The Road to Euthanasia by Yoichi Miyashita

Rating: 8/10

Read the original or Chinese translation

It took Miyashita Yoichi two years to travel to Switzerland, the Netherlands, Belgium, the United States, Spain, and Japan to interview people associated with "euthanasia", and to gain an in-depth understanding of their cases. 

The relevant regulations and legislation in different countries and regions that allow euthanasia are different. Therefore, "The Road to Euthanasia" is divided into 6 chapters in terms of countries, and is explained through the examples of euthanasia scenes of different families and individuals in these countries. Its specific laws, regulations and cultural concepts.

Special patients:

For most, the acceptable range of euthanasia is mostly incurable and painful "terminal illnesses" such as cancer. But in "The Euthanasia Scene", we see that this is not all cases. Some choose this path despite other ways to live, such as the girl Amy who has post-traumatic stress disorder, and Sandra, who suffers from MS but is not "close to death".

These examples may be more or less contrary to our expectations, but if we read this book carefully, we can relate to the mood and thoughts of these patients and their relatives when making this choice. In our eyes, the non-terminal diseases may torture their body and mind that others cannot understand, and euthanasia may seemed like a dignified and reassuring way to die for them at the time. 

There is a special case in the small town of Galicia in northern Spain. When the country does not allow euthanasia and the other party's family expresses objection, a woman named Ramona helps his lover - Sampedro, who has been paralyzed for 29 years, ends life. Since there is no professional equipment and facilities, this process takes up to 30 minutes. For Sampedro, these 30 minutes are long and painful, but for the 29 years he has been paralyzed in bed, it may be a kind of "seeking benevolence". 

At the end of his life, Sampedro said: "Living should be a right, not an obligation. As an obligation, I have lived for 29 years, 4 months and a few days. Even if these are weighed on the scale, there is not one ounce of happiness to be found."

Different voices:

Miyashita Yoichi not only interviewed doctors, patients and family members who supported euthanasia, but also listened to the voices of many people who opposed euthanasia.

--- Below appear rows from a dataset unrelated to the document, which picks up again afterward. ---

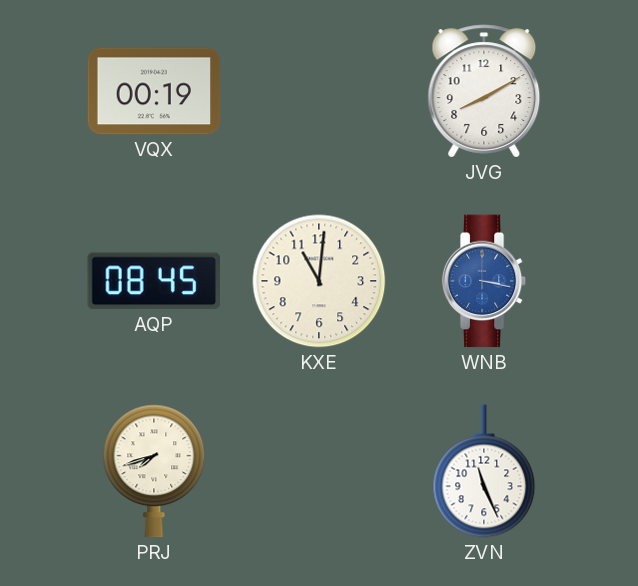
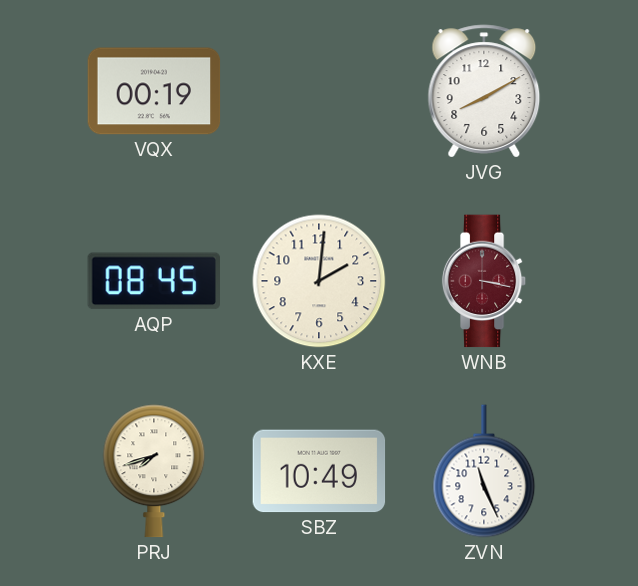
KXE: 11:01 -> 2:01
WNB dial: blue -> burgundy
SBZ: none -> 10:49
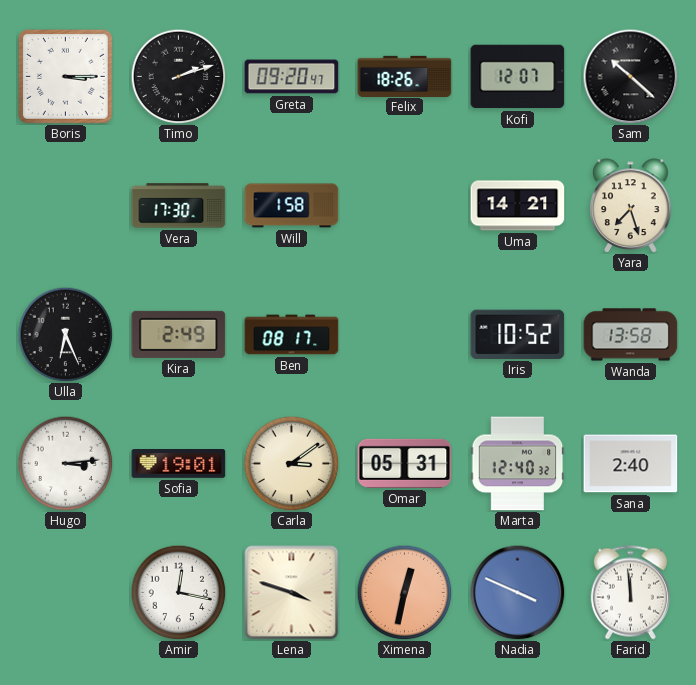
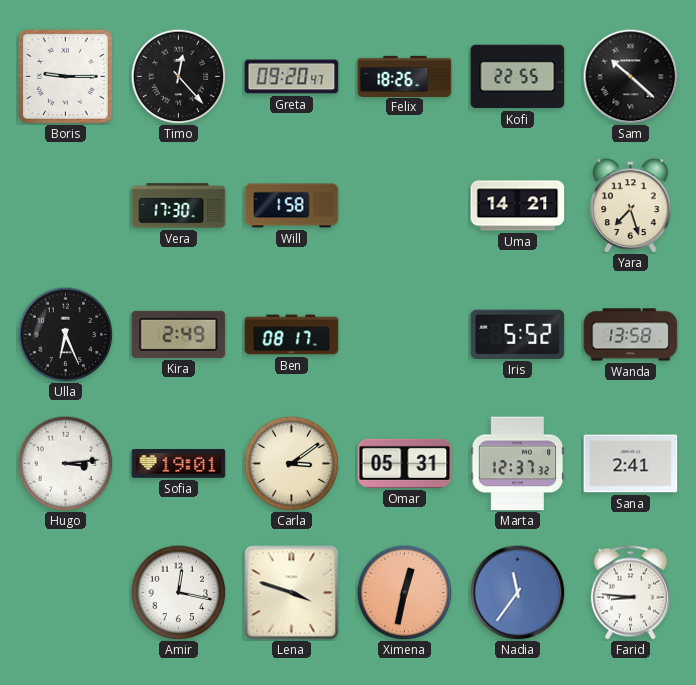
Boris: 3:15 -> 9:15
Timo: 2:12 -> 12:23
Kofi: 12:07 -> 22:55
Iris: 10:52 -> 5:52
Marta: 12:40 -> 12:37
Sana: 2:40 -> 2:41
Nadia: 3:49 -> 11:36
Farid: 11:59 -> 8:46
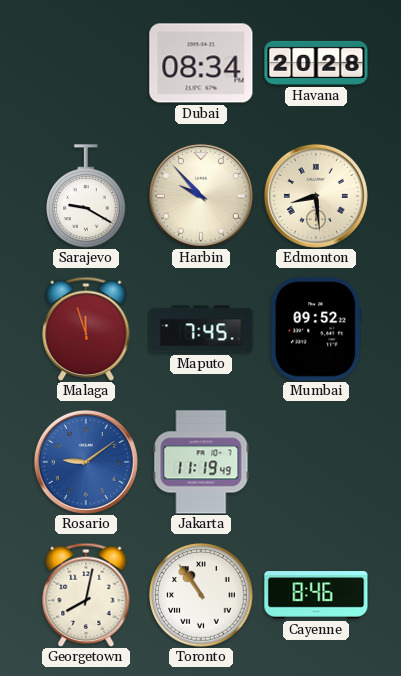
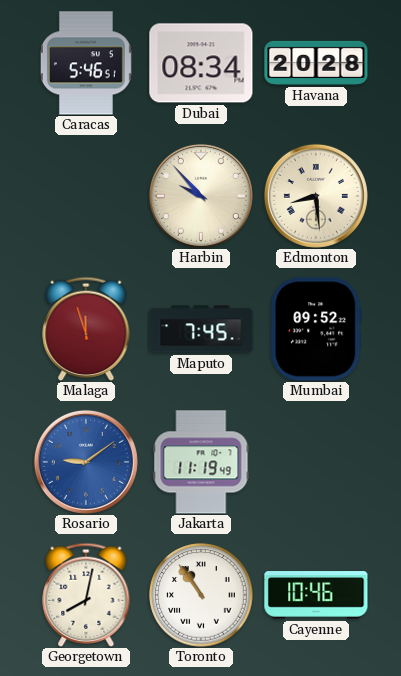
Caracas: none -> 5:46
Sarajevo: 9:20 -> none
Cayenne: 8:46 -> 10:46
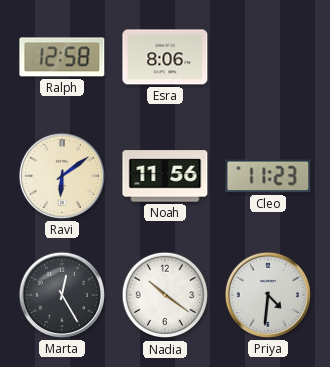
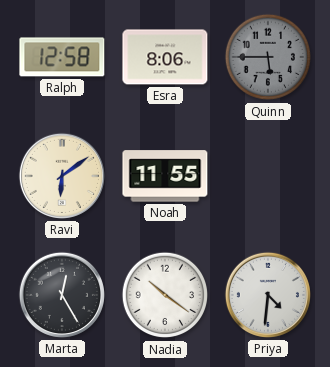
Quinn: none -> 5:45
Noah: 11:56 -> 11:55
Cleo: 11:23 -> none
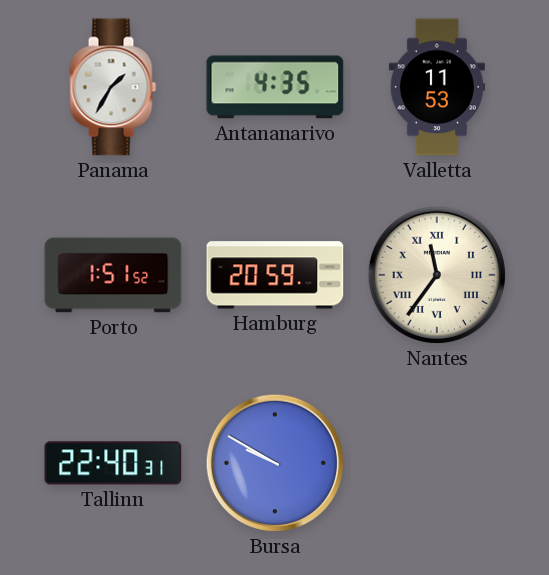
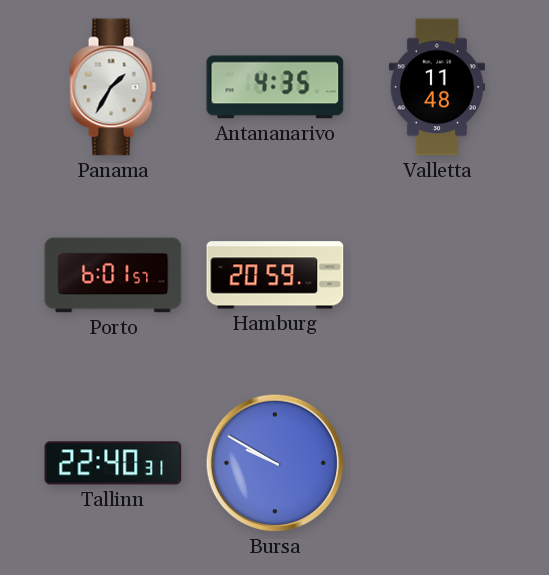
Valletta: 11:53 -> 11:48
Porto: 1:51 -> 6:01
Nantes: 11:36 -> none
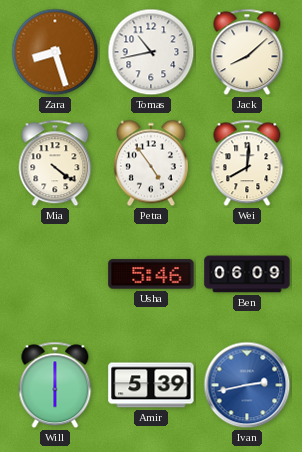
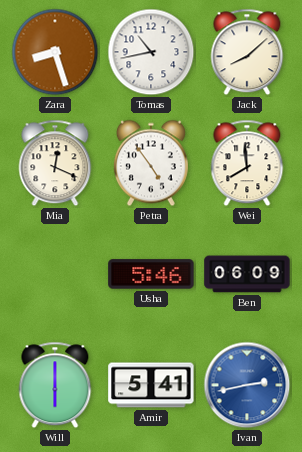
Mia: 4:21 -> 12:19
Wei: 8:01 -> 7:59
Amir: 5:39 -> 5:41
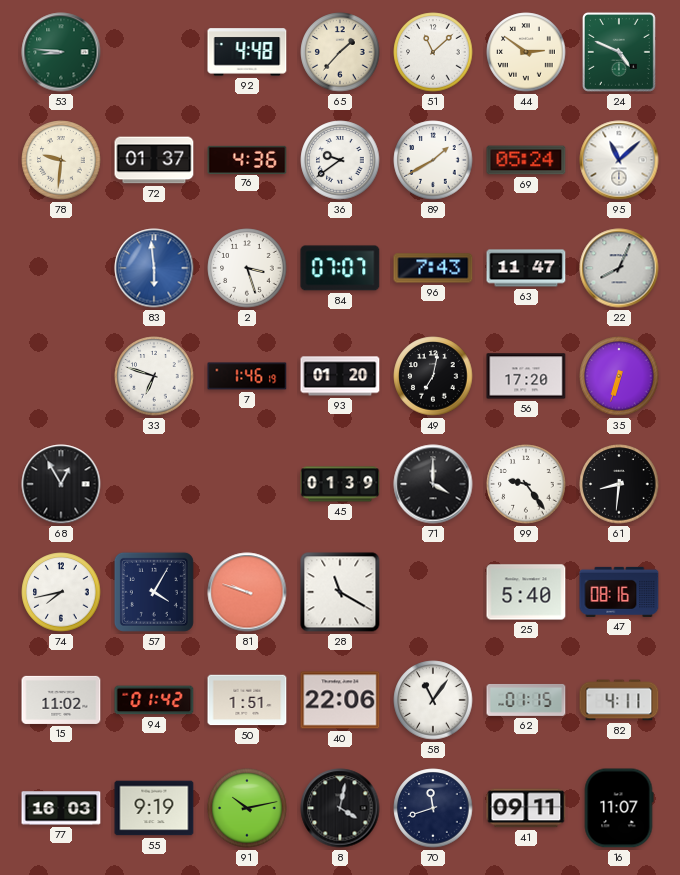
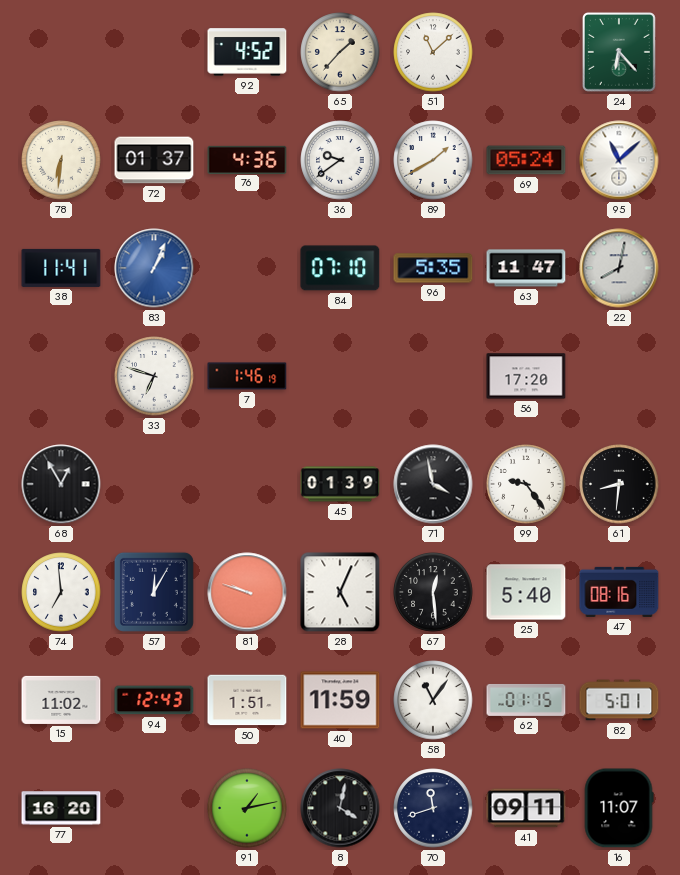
53: 8:46 -> none
92: 4:48 -> 4:52
44: 2:51 -> none
24: 4:49 -> 6:23
78: 9:31 -> 6:31
38: none -> 11:41
83: 5:59 -> 1:04
2: 3:27 -> none
84: 07:07 -> 07:10
96: 7:43 -> 5:35
22: 8:04 -> 8:02
93: 01:20 -> none
49: 7:02 -> none
35: 6:33 -> none
71: 4:00 -> 3:58
74: 7:43 -> 6:59
57: 4:05 -> 12:05
28: 11:20 -> 5:04
67: none -> 12:29
94: 01:42 -> 12:43
40: 22:06 -> 11:59
82: 4:11 -> 5:01
77: 16:03 -> 16:20
55: 9:19 -> none
91: 10:13 -> 1:13
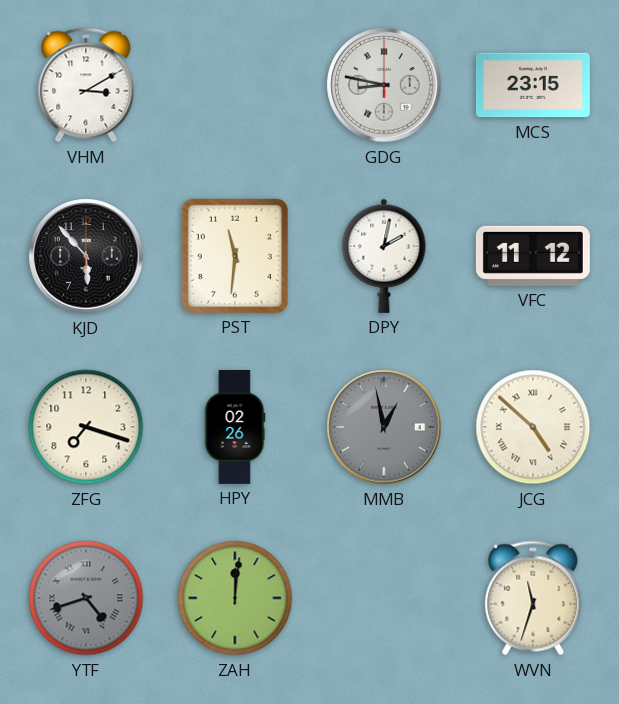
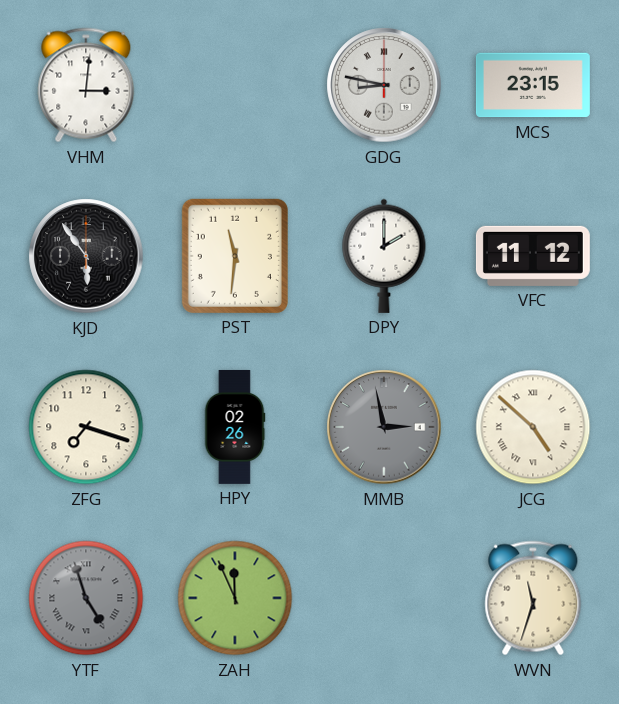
VHM: 3:10 -> 3:01
KJD: 5:53 -> 5:54
DPY: 2:02 -> 2:00
MMB: 12:58 -> 2:58
YTF: 4:42 -> 4:57
ZAH: 12:01 -> 11:56
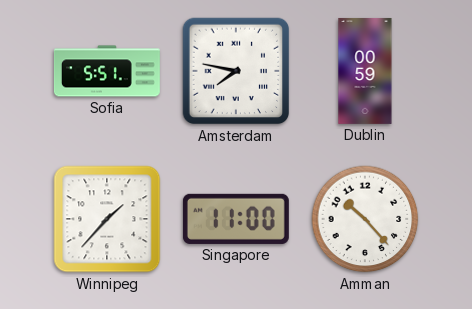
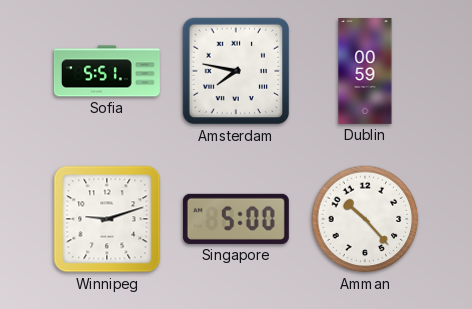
Winnipeg: 1:37 -> 9:12
Singapore: 11:00 -> 5:00
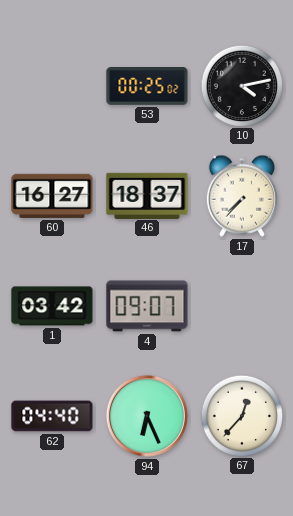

Today, there is debate around the world, and whether it meets the standards of euthanasia is also a difficult range to define.

In the US, those who support euthanasia consider it death with dignity, while those who oppose it consider it assisted suicide. The author here takes an anal cancer patient Janet as an example. When she was initially diagnosed with cancer, Janet lost the courage to live, and she begged the doctor to give her a kind of medicine that would allow her to die peacefully. However, her idea was firmly opposed by the doctor Stevenson, who persuaded her to take active treatment after many interviews, and Janet recovered a few months later.

Thinking of "possibly saved lives were taken away", the author, Miyashita Yoichi, felt a chill down his spine. According to Stevenson, who has experienced the pain of losing his wife, "people choose euthanasia not because of unbearable pain, but because of various problems that cannot be solved by living." And Janet, who had thought about euthanasia, also said frankly, "I was not troubled by pain, but fear", and the doctor who had been persuading her Stevenson was her savior.

"Let human beings pass away peacefully" and "Humanity should not die easily", the two voices began to generate a fierce "debate" in Miyashita Yoichi's mind. Regarding the issue of human death, reasoning with logics and ethics may not suffice.

Concept of differences:

People from different countries, regions and beliefs naturally have different views on life and death. For Europeans and Americans who value the individuals, they see the responsibility of own’s own actions, and "death" is also a part of it, just like The maxim from the 19th century English poet William Ernest Henry mentioned in the book - "I am the master of my fate; I am the captain of my soul”, everyone has their own way of living , also have the right to choose how to die, while others have no right to ask others how to live.

But in many Asian and African countries, life and death are closely linked to family. People want to prolong the life of their relatives as much as possible, even if it is a minute and a second longer. 

People almost always avoid the topic of "death", including when I was reading this book, when I wanted to ask my family about euthanasia, they avoided talking about it and said that they never thought about these things .

In the author's home country, Japan, there is also an organization such as the Japan Association for Death with Dignity. Unlike the euthanasia rules in many European and American countries, the death with dignity here generally refers to "contemplation or cessation of life-extending treatment", rather than active euthanasia. Active euthanasia is a crime of "homicide". In the sensational "euthanasia incident" in 1991, the doctor was accused of "medical homicide" after assisting the patient in euthanasia at the patient's request because he couldn't bear to see the patient continue to suffer.

The author restores the people and the scene he interviewed to the greatest extent possible, and did not give his own opinions. Euthanasia may be a relief for the patient, and it may be a hardship for the family. It is necessary to achieve a balance between the patient, the family and the society, but can this balance really measure the end of life?